No i meant that as to say who wants to pop extra strength tylenol all day long to combat the massive headaches from that ****? I know my throws and have been thrown and am not scared to get thrown but god**** man that **** hurts and i cannot stand to do it that much.lol

Rattles my brain something fierce, not to scared of a BJJ guy's (average level) throws as they are not as powerful as a Judoka.

----------


## BOUNCER

> No i meant that as to say who wants to pop extra strength tylenol all day long to combat the massive headaches from that ****? I know my throws and have been thrown and am not scared to get thrown but god**** man that **** hurts and i cannot stand to do it that much.lol
> 
> Rattles my brain something fierce, not to scared of a BJJ guy's (average level) throws as they are not as powerful as a Judoka.



Sorry I'd picked you up wrong. Yea, throws fvcking hurt. I still get scared of them!. I'm 6'2'' and 260lbs so I don't land too gently!.

----------


## angelxterminator

the STYLES are differen't. And it is not something you could successfully demonstrate on anybody without seriously injuring them. It was designed by a chinese general 800 years ago for his army to kill people when they dropped their weapons.

I would go to any place to roll around with fellow martial artists, it is good to experience differen't styles, but i'm currently on my school to work program in new york, and can not go!

----------


## angelxterminator

> his other point is that MANY martial arts have claimed to be invincible. many say that their claims cannot be proven, because fighting other martial artists would just be too destructive for the other fighters, leaving them crippled or dead. this is usually a sure sign of Bullshido. luckily for you, you have an opportunity to go to the Throwdown, and prove us all wrong by demonstrating how your pushing hands technique will keep that division 1 wrestler from taking you down. i'd love to see it. and extra lucky for you, BDTR also lives close to the Boston Throwdown. maybe you could demonstrate your invincible pushing hands on him.


and do not put words in my mouth. I never claimed any martial artist was invincible, and every art has its flaws, and is prone to different attacks, etc.

Push hands is a simple technique used to build "kara" or center. It is not a demonstration of any martial ability, nor does it in any way resemble what it would look like if an internal martial artist were to defend himself....


and yes a xsing i master would not be able to demonstrate his abilities because it would be ENTIRELY destructive to the opposing fighter, and in all probability they would not survive.
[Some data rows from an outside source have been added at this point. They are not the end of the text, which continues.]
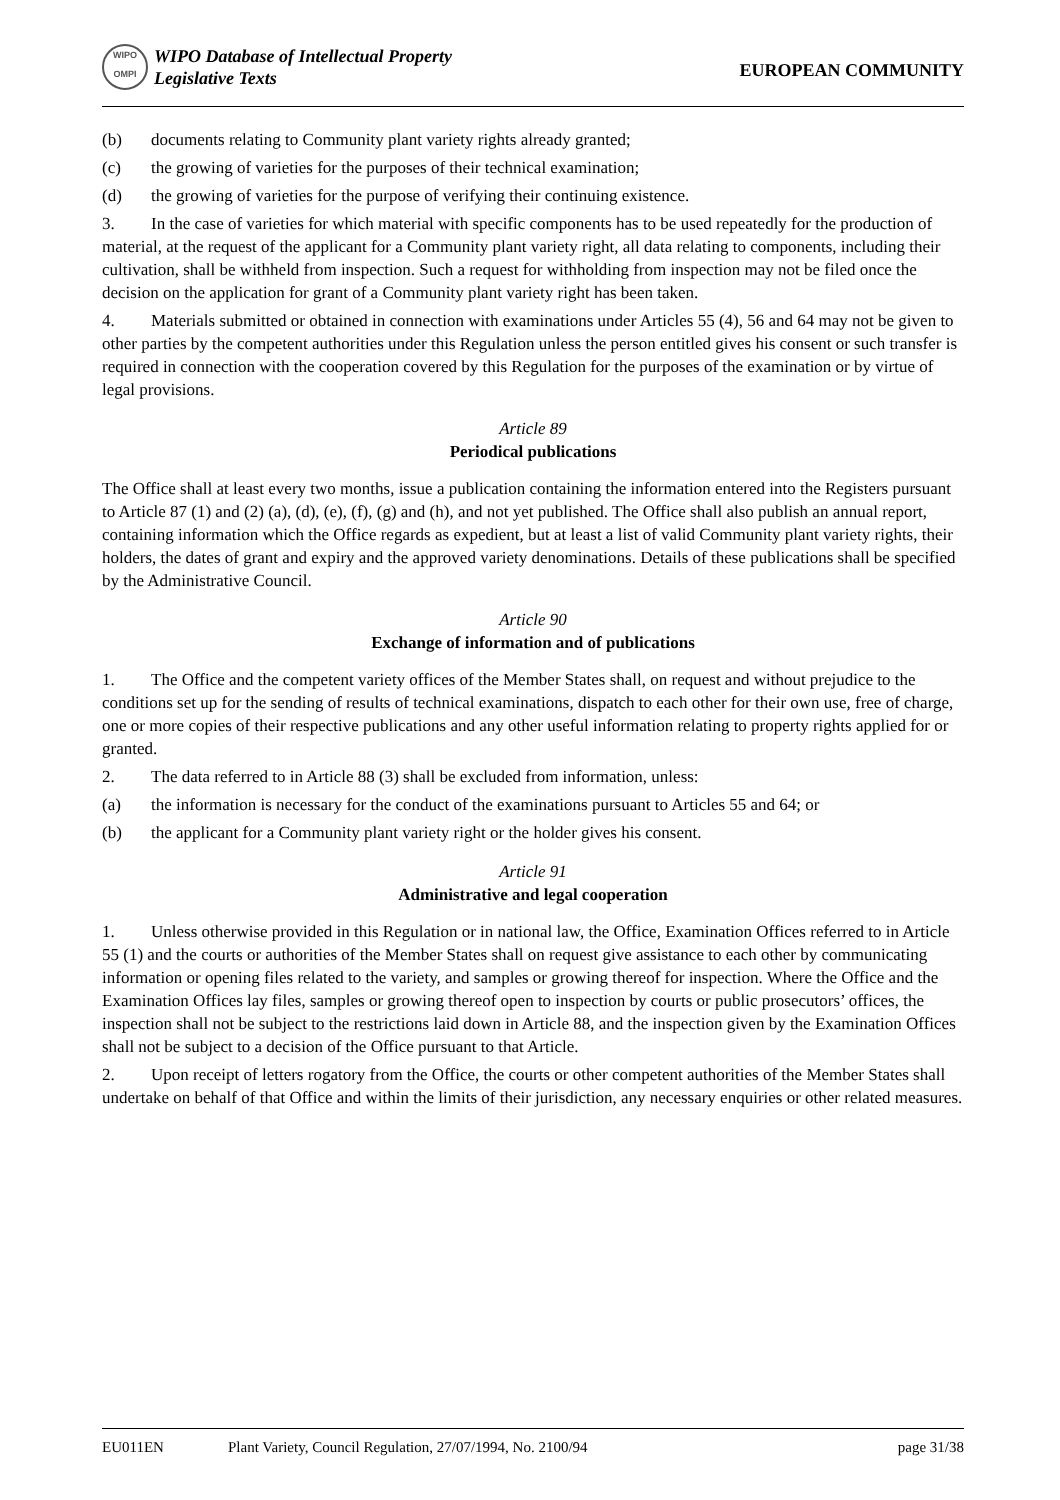WIPO
OMPI WIPO Database of Intellectual Property
Legislative Texts
EUROPEAN COMMUNITY
(b) documents relating to Community plant variety rights already granted;
(c) the growing of varieties for the purposes of their technical examination;
(d) the growing of varieties for the purpose of verifying their continuing existence.
3. In the case of varieties for which material with specific components has to be used repeatedly for the production of material, at the request of the applicant for a Community plant variety right, all data relating to components, including their cultivation, shall be withheld from inspection. Such a request for withholding from inspection may not be filed once the decision on the application for grant of a Community plant variety right has been taken.
4. Materials submitted or obtained in connection with examinations under Articles 55 (4), 56 and 64 may not be given to other parties by the competent authorities under this Regulation unless the person entitled gives his consent or such transfer is required in connection with the cooperation covered by this Regulation for the purposes of the examination or by virtue of legal provisions.
Article 89
Periodical publications
The Office shall at least every two months, issue a publication containing the information entered into the Registers pursuant to Article 87 (1) and (2) (a), (d), (e), (f), (g) and (h), and not yet published. The Office shall also publish an annual report, containing information which the Office regards as expedient, but at least a list of valid Community plant variety rights, their holders, the dates of grant and expiry and the approved variety denominations. Details of these publications shall be specified by the Administrative Council.
Article 90
Exchange of information and of publications
1. The Office and the competent variety offices of the Member States shall, on request and without prejudice to the conditions set up for the sending of results of technical examinations, dispatch to each other for their own use, free of charge, one or more copies of their respective publications and any other useful information relating to property rights applied for or granted.
2. The data referred to in Article 88 (3) shall be excluded from information, unless:
(a) the information is necessary for the conduct of the examinations pursuant to Articles 55 and 64; or
(b) the applicant for a Community plant variety right or the holder gives his consent.
Article 91
Administrative and legal cooperation
1. Unless otherwise provided in this Regulation or in national law, the Office, Examination Offices referred to in Article 55 (1) and the courts or authorities of the Member States shall on request give assistance to each other by communicating information or opening files related to the variety, and samples or growing thereof for inspection. Where the Office and the Examination Offices lay files, samples or growing thereof open to inspection by courts or public prosecutors’ offices, the inspection shall not be subject to the restrictions laid down in Article 88, and the inspection given by the Examination Offices shall not be subject to a decision of the Office pursuant to that Article.
2. Upon receipt of letters rogatory from the Office, the courts or other competent authorities of the Member States shall undertake on behalf of that Office and within the limits of their jurisdiction, any necessary enquiries or other related measures.
EU011EN Plant Variety, Council Regulation, 27/07/1994, No. 2100/94 page 31/38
It was not designed to be a user friendly art to be demonstrated the way aikido's projections or GJJ's submissions are!

----------


## lilpimp

I have been in the martial arts for 15 years and both have their strength and their weaknesess. If you are going to take either learn how to fight standing up also. Mui tai would probably be the best to incorporate with either. Why go to the ground if you can take care of the problem on your feet. going to the ground should be as a last resort. A well rounded fighter knows both. good luck.

----------


## angelxterminator

i'll look into it. I really do enjoy training with people of all different arts, just gives you good experience with different styles. My sched is just soo **** tight right now!

----------


## BOUNCER

I think MMA is in for an ass whooping once the secrets of the 'Eagle claw kata are unleashed on your sorry ass, prepare to die bitch, lol..

----------


## BOUNCER

MMA checkout the 'push hand' video in my other thread;

http://www.nytaichi.com/pushhand1.mpg  

Its hilarious.

----------


## chicamahomico

LOL and yeah be sure to watch out for the death touch. And if any of you cyber pukes make fun of my I will unleash my secret deadly technique.....I call it hopping monkey. 
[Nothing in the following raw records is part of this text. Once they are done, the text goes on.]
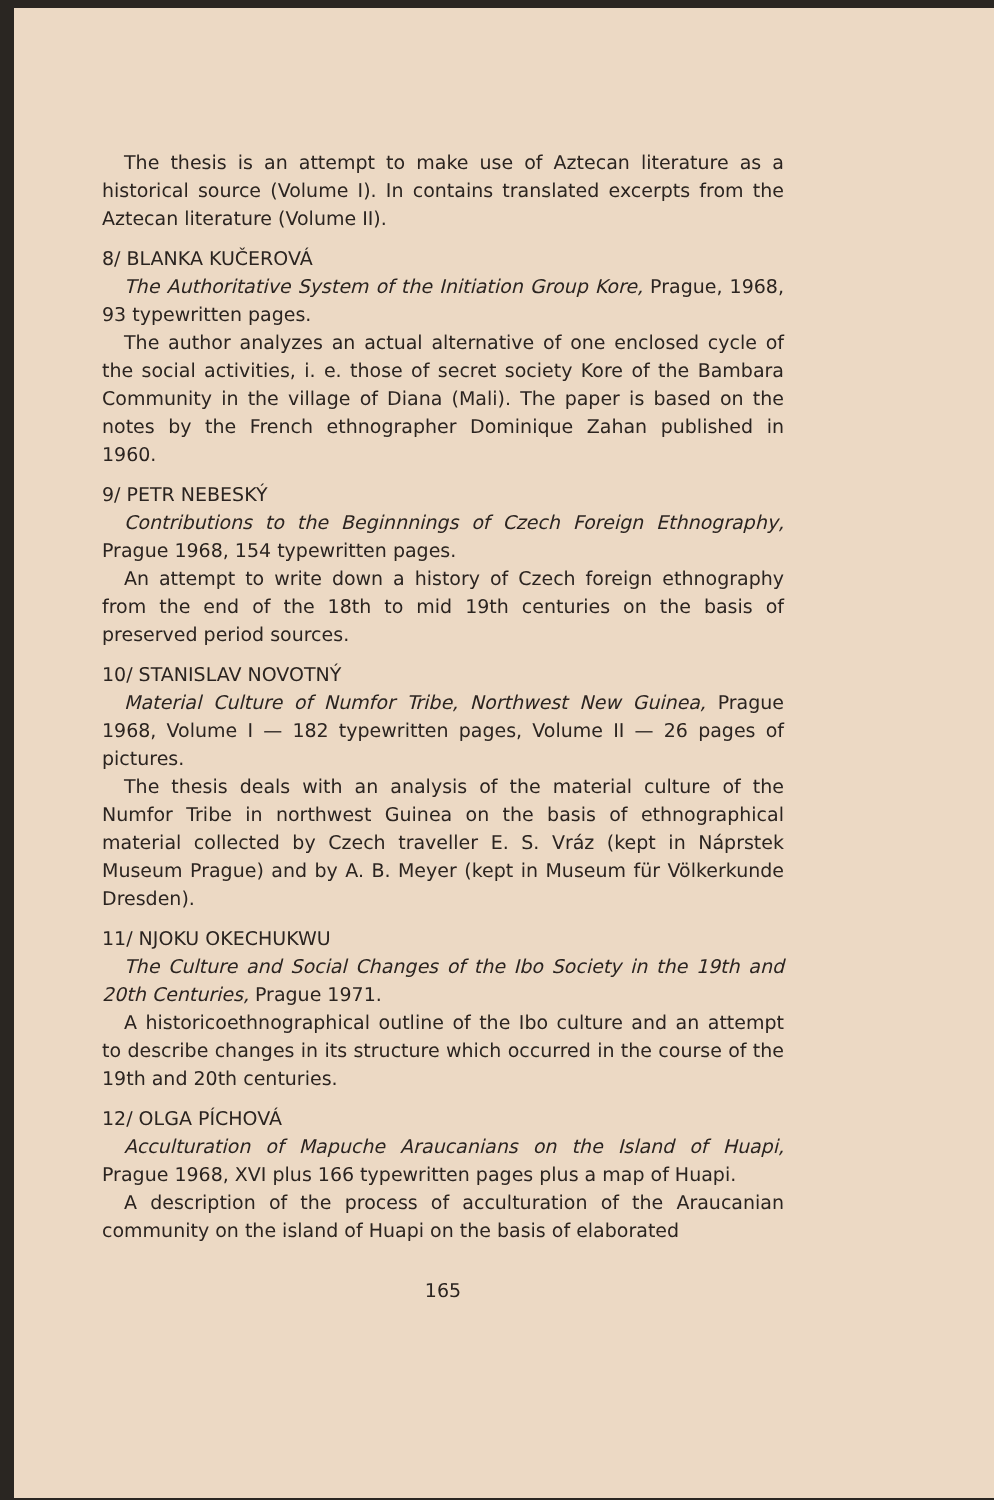The thesis is an attempt to make use of Aztecan literature as a historical source (Volume I). In contains translated excerpts from the Aztecan literature (Volume II).
8/ BLANKA KUČEROVÁ
The Authoritative System of the Initiation Group Kore, Prague, 1968, 93 typewritten pages.
The author analyzes an actual alternative of one enclosed cycle of the social activities, i. e. those of secret society Kore of the Bambara Community in the village of Diana (Mali). The paper is based on the notes by the French ethnographer Dominique Zahan published in 1960.
9/ PETR NEBESKÝ
Contributions to the Beginnnings of Czech Foreign Ethnography, Prague 1968, 154 typewritten pages.
An attempt to write down a history of Czech foreign ethnography from the end of the 18th to mid 19th centuries on the basis of preserved period sources.
10/ STANISLAV NOVOTNÝ
Material Culture of Numfor Tribe, Northwest New Guinea, Prague 1968, Volume I — 182 typewritten pages, Volume II — 26 pages of pictures.
The thesis deals with an analysis of the material culture of the Numfor Tribe in northwest Guinea on the basis of ethnographical material collected by Czech traveller E. S. Vráz (kept in Náprstek Museum Prague) and by A. B. Meyer (kept in Museum für Völkerkunde Dresden).
11/ NJOKU OKECHUKWU
The Culture and Social Changes of the Ibo Society in the 19th and 20th Centuries, Prague 1971.
A historicoethnographical outline of the Ibo culture and an attempt to describe changes in its structure which occurred in the course of the 19th and 20th centuries.
12/ OLGA PÍCHOVÁ
Acculturation of Mapuche Araucanians on the Island of Huapi, Prague 1968, XVI plus 166 typewritten pages plus a map of Huapi.
A description of the process of acculturation of the Araucanian community on the island of Huapi on the basis of elaborated
165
> I think MMA is in for an ass whooping once the secrets of the 'Eagle claw kata are unleashed on your sorry ass, prepare to die bitch, lol..

----------


## angelxterminator

wow your all very funny...really

have you ever even seen xsing yi performed before?
push hands is in tai chi, and that tai chi is yong style, which is a sh*tty misinterpretation of the real fighting art. That is NOT a martial art, but more like 2 meditating fools holding hands with each other!

xsing yi looks nothing like that at all, and you all have no concept of internal martial arts. If you saw my father, or master xu strike somebody you would never think twice about running your mouth to them.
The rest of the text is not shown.